Kudengar ia mengembuskan napas berat. "Dengar Eliana, jika kamu sudah mengenal baik Tere, kamu akan tahu kalau dia layak buat aku. Aku nggak pernah ngerasain perasaan sedalam ini sebelumnya. I think, I am deeply in love with her. Bahkan mungkin rasanya aku nggak bisa hidup tanpa dia."

Aku memandangnya kecewa. Aku bisa melihat sedalam apa rasa cintanya pada kekasihnya itu. "So, it means you can life without me."

"Listen, El. Sebenarnya kenapa kamu minta aku putus dari Tere?" Ia kini menggenggam tanganku, namun segera kutepis genggaman tangannya.

"Like what I said before. Dia sama kayak mantan-mantan kamu yang lain. She doesn't deserve you." Aku memandangnya tajam.

"Aku mau mutusin mantan-mantan aku sebelumnya sesuai permintaan kamu karena memang aku setuju, mungkin mereka gak seberharga itu untuk aku pertahankan. Tapi El, Tere beda. Dia udah kayak rumah buat aku, tempat aku untuk pulang. Kalau kamu memang maksa aku untuk mutusin dia dengan ancaman kamu gak mau sahabatan sama aku lagi...." kulihat ia mengembuskan napas berat dan memandangku sendu "aku nggak bisa, El. Dia terlalu berharga buat aku lepaskan. Aku lebih memilih dia."

"Dari pada persahabatan kita?" aku berbicara dengan nada meremehkan padanya. "Jadi, dia lebih berharga dari persahabatan kita yang sudah berjalan berpuluh tahun dari kita SD dulu." aku mengangguk-anggukkan kepalaku dengan suara datar.

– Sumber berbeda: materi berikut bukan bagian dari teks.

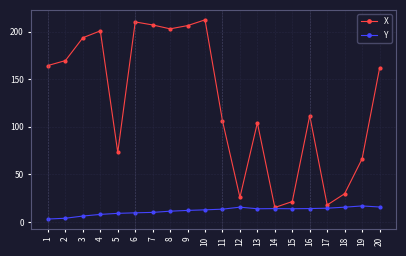

What is the difference between the Y values at 19 and 5?

7.8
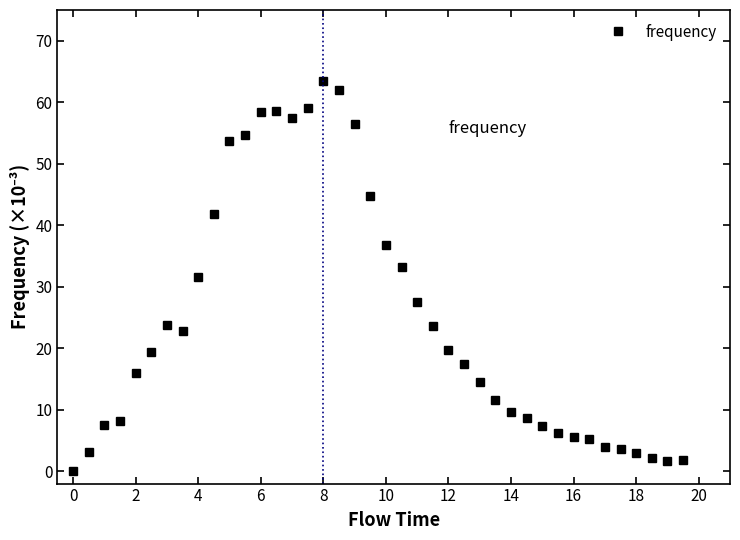

How many lines are shown in the chart?

1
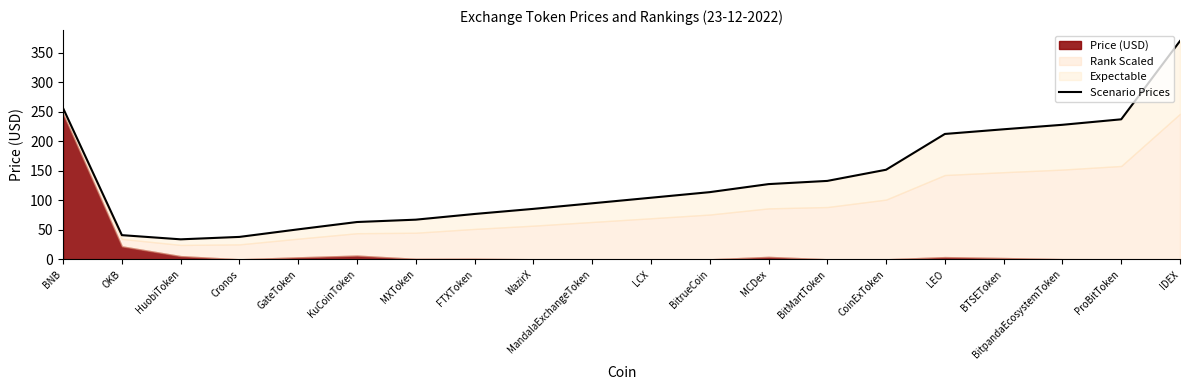

Is it true that the value at IDEX is 558.5?

False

"Kamu yang memaksa aku untuk memilih, El. El, listen. Kalau kamu takut aku mengabaikan kamu setelah aku pacaran serius sama seseorang, itu nggak akan terjadi. Kamu tetap menjadi salah satu prioritas aku. Aku akan selalu ada tiap kamu butuhin. Aku akan selalu ada buat kamu."

"No, you don't need to do that anymore. Mulai sekarang, kalau aku kesulitan, kalau aku butuh sandaran, aku akan mencari tempat lain untuk pulang, mencari bahu lain untuk bersandar. Karena mulai hari ini, sejak kamu lebih milih dia, kamu bukan siapa-siapa lagi dalam hidup aku." aku lantas berdiri dan meninggalkannya seraya menghapus air mata yang tak mau berhenti. Samar-samar aku masih bisa mendengar suara lirihnya.

"Sorry El, but I love her too much".

Dan hari ini, aku kehilangan sahabat sekaligus orang yang aku cintai. Alvaroku. Cinta pertamaku. Satu-satunya cinta dalam hidupku hingga saat ini. Namun aku tak pernah menyesal dengan keputusanku untuk memintanya pergi dari hidupku. Karena aku tahu, jika ia masih ada di sekitarku, aku tak akan pernah bisa menghapusnya dan mencari cinta yang baru. Karena satu-satunya hal yang aku inginkan adalah bahagia. Meskipun harus tanpa dia.